In a startling revelation, university professors are admitting to taking the same banned “smart drugs” as their students.
This is according to University of Cambridge neuroscientist Hannah Critchlow, who discovered that 20 per cent of professors have admitted to taking these drugs
That’s one in five educators ingesting pills to help them get through heavy workloads and long meetings where it can be hard to focus. [via The Independent}
Brain-boosting drugs like Modafinil and Noopept are often used by thousands of UK students to aid in memory recall and focus while studying for exams.
Typically these medications are used to treat other more severe conditions.
“[These are] drugs that are usually prescribed for patients who have attention hyperactivity disorder or Alzheimer’s to help with their memory or focus,” said Critchlow.
The Home Office warns against the frequent use of these drugs, including Noopept, a fine white powder intended to boost memory recall claiming that the side effects including migraines and an increased heart rate outweigh the benefits.
“What exactly the drugs will be doing for a healthy young brain — where there are lots of changes going on — the long-term effects of these drugs are not known yet,” explained Dr.
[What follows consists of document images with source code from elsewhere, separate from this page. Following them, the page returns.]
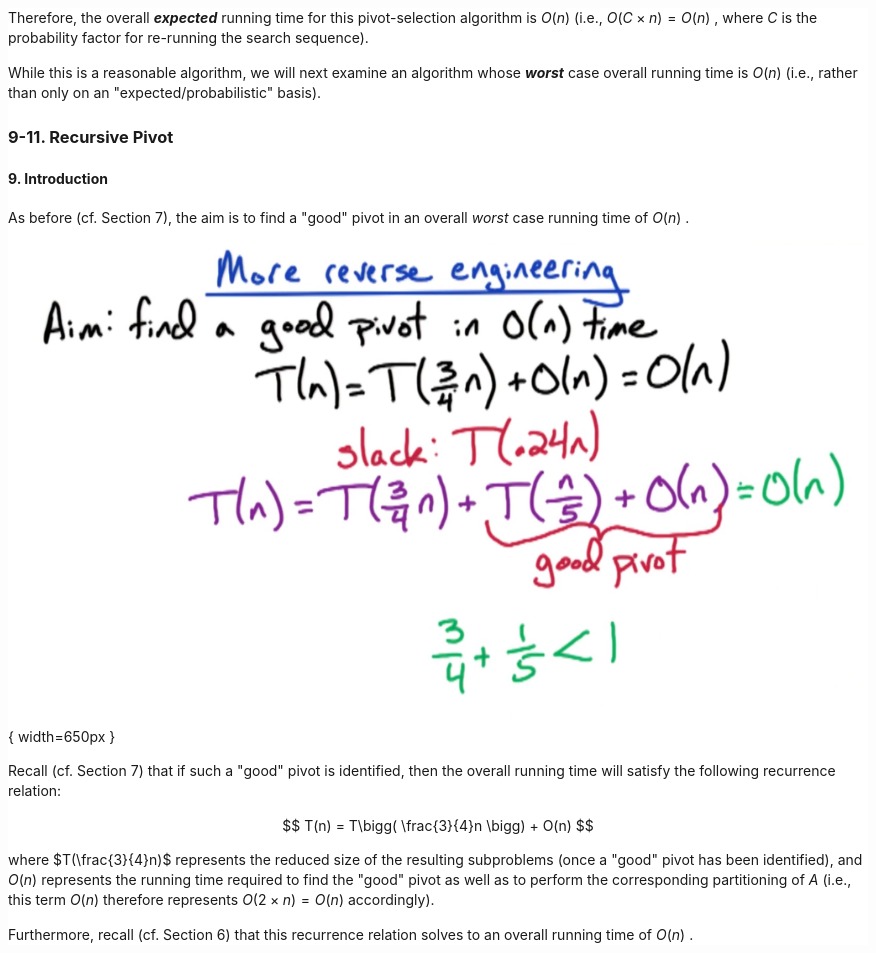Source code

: Therefore, the overall ***expected*** running time for this pivot-selection algorithm is $O(n)$ (i.e., $O(C \times n) = O(n)$ , where $C$ is the probability factor for re-running the search sequence).

While this is a reasonable algorithm, we will next examine an algorithm whose ***worst*** case overall running time is $O(n)$ (i.e., rather than only on an "expected/probabilistic" basis).

### 9-11. Recursive Pivot

#### 9. Introduction

As before (cf. Section 7), the aim is to find a "good" pivot in an overall *worst* case running time of $O(n)$ .

![](./assets/08-DC2-009.png){ width=650px }

Recall (cf. Section 7) that if such a "good" pivot is identified, then the overall running time will satisfy the following recurrence relation:

$$
T(n) = T\bigg( \frac{3}{4}n \bigg) + O(n)
$$

where $T(\frac{3}{4}n)$ represents the reduced size of the resulting subproblems (once a "good" pivot has been identified), and $O(n)$ represents the running time required to find the "good" pivot as well as to perform the corresponding partitioning of $A$ (i.e., this term $O(n)$ therefore represents $O(2 \times n) = O(n)$ accordingly).

Furthermore, recall (cf. Section 6) that this recurrence relation solves to an overall running time of $O(n)$ .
Critchlow.
Probably the most worrying aspect of these drugs is the access to them being very easy, most students and now professors can simply get them off the internet.
Because while it’s illegal to sell them, it’s perfectly legal to buy them.
Though it’s hard to deny the common denominator here, being a too intense workload for both the students and faculty.
Perhaps, the health and well-being of both groups should be considered before top marks.